Differential response to EGFR- and VEGF-targeted therapies in patient-derived tumor tissue xenograft models of colon carcinoma and related metastases

• Published in: International journal of oncology Vol. 41; no. 2; pp. 583 - 588
• Main Authors: JIN, KETAO, LAN, HUANRONG, CAO, FEILIN, HAN, NA, XU, ZHENZHEN, LI, GUANGLIANG, HE, KUIFENG, TENG, LISONG
• Format: Journal Article
• Language: English
• Published: Athens D.A. Spandidos 01.08.2012; Editorial Academy of the International Journal of Oncology; Spandidos Publications UK Ltd
• Subjects: Adult; Animals; Antibodies, Monoclonal - administration & dosage; Antibodies, Monoclonal, Humanized - administration & dosage; Antineoplastic Combined Chemotherapy Protocols - pharmacology; Antineoplastic Combined Chemotherapy Protocols - therapeutic use; Base Sequence; Bevacizumab; Biological and medical sciences; Brain cancer; Cancer therapies; Carcinoma - drug therapy; Carcinoma - genetics; Carcinoma - secondary; Cetuximab; Colon; colon carcinoma; Colonic Neoplasms - drug therapy; Colonic Neoplasms - genetics; Colonic Neoplasms - pathology; Colorectal cancer; Deoxyribonucleic acid; DNA; DNA Mutational Analysis; Female; Gastroenterology.
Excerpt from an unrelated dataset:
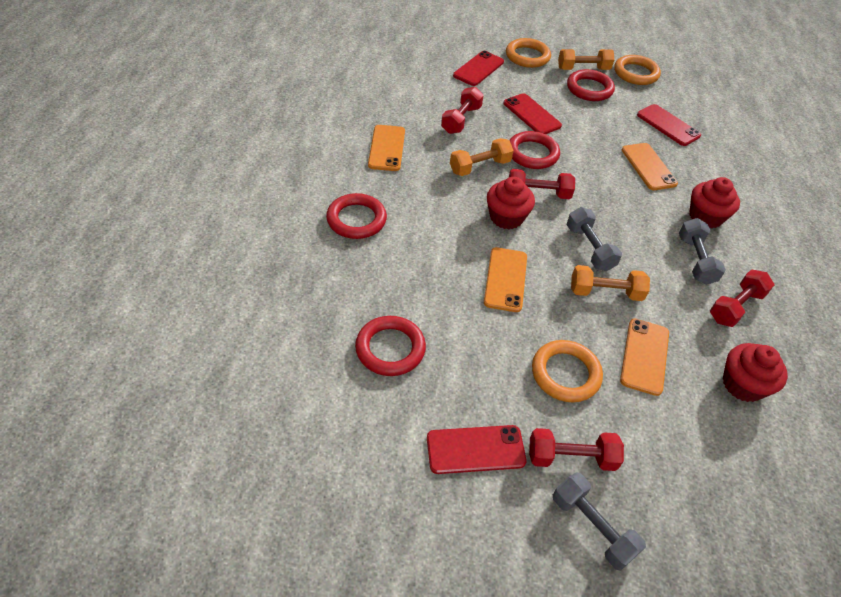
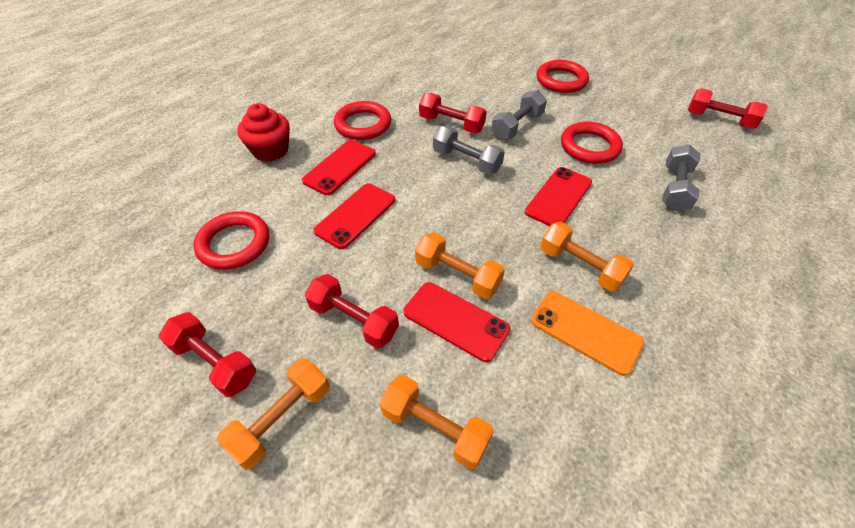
orange dumbbell: 3 -> 4
orange phone: 4 -> 1
orange ring: 3 -> 0
red cupcake: 3 -> 1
Liver. Pancreas. Abdomen; Gene expression; Humans; Immunoglobulins; Immunotherapy; Laboratory animals; Liver Neoplasms - drug therapy; Liver Neoplasms - genetics; Liver Neoplasms - secondary; Lymphatic Metastasis; Medical sciences; Metastasis; Mice; Mice, Inbred BALB C; Mice, Nude; Molecular Targeted Therapy; Monoclonal antibodies; Proteins; Proto-Oncogene Proteins - genetics; Proto-Oncogene Proteins p21(ras); ras Proteins - genetics; Receptor, Epidermal Growth Factor - antagonists & inhibitors; Receptor, Epidermal Growth Factor - metabolism; Response rates; Rodents; Stomach. Duodenum. Small intestine. Colon. Rectum. Anus; Studies; Targeted cancer therapy; Tumor Burden - drug effects; Tumor Cells, Cultured; Tumors; Vascular Endothelial Growth Factor A - antagonists & inhibitors; Vascular Endothelial Growth Factor A - metabolism; xenograft model; Xenograft Model Antitumor Assays; Antineoplastic agent; Human; Targeted therapy; Tumoral tissue; Monoclonal antibody; Malignant tumor; Metastasis; Epidermal growth factor receptor; Bevacizumab; Colonic disease; xenograft model; Colon cancer; Cancerology; Vascular endothelium growth factor; Treatment; Animal; Digestive diseases; Intestinal disease; Antiangiogenic agent; Colon carcinoma; Cetuximab; Cancer
• ISSN: 1019-6439; 1791-2423
• DOI: 10.3892/ijo.2012.1469

Heterogeneity in primary tumors and related metastases may result in failure of antitumor therapies, particularly in targeted therapies for the treatment of cancer. In this study, patient-derived tumor tissue (PDTT) xenograft models of colon carcinoma with lymphatic and hepatic metastases were used to evaluate the response to EGFR-and VEGF-targeted therapies. Our results showed that primary colon carcinoma and its corresponding lymphatic and hepatic metastases have a different response rate to anti-EGFR (cetuximab) and anti-VEGF (bevacizumab) therapies. However, the underlying mechanism of these types of phenomenon is still unclear. To investigate whether such phenomena may result from the heterogeneity in primary colon carcinoma and related metastases, we compared the expression levels of cell signaling pathway proteins using immunohistochemical staining and western blotting, and the gene status of KRAS using pyrosequencing in the same primary colon carcinoma and its corresponding lymphatic and hepatic metastatic tissues which were used for establishing the PDTT xenograft models. Our results showed that the expression levels of EGFR, VEGF, Akt/pAkt, ERK/pERK, MAPK/pMAPK, and mTOR/pmTOR were different in primary colon carcinoma and matched lymphatic and hepatic metastases although the KRAS gene status in all cases was wild-type. Our results indicate that the heterogeneity in primary colon carcinoma and its corresponding lymphatic and hepatic metastases may result in differences in the response to dual-inhibition of EGFR and VEGF.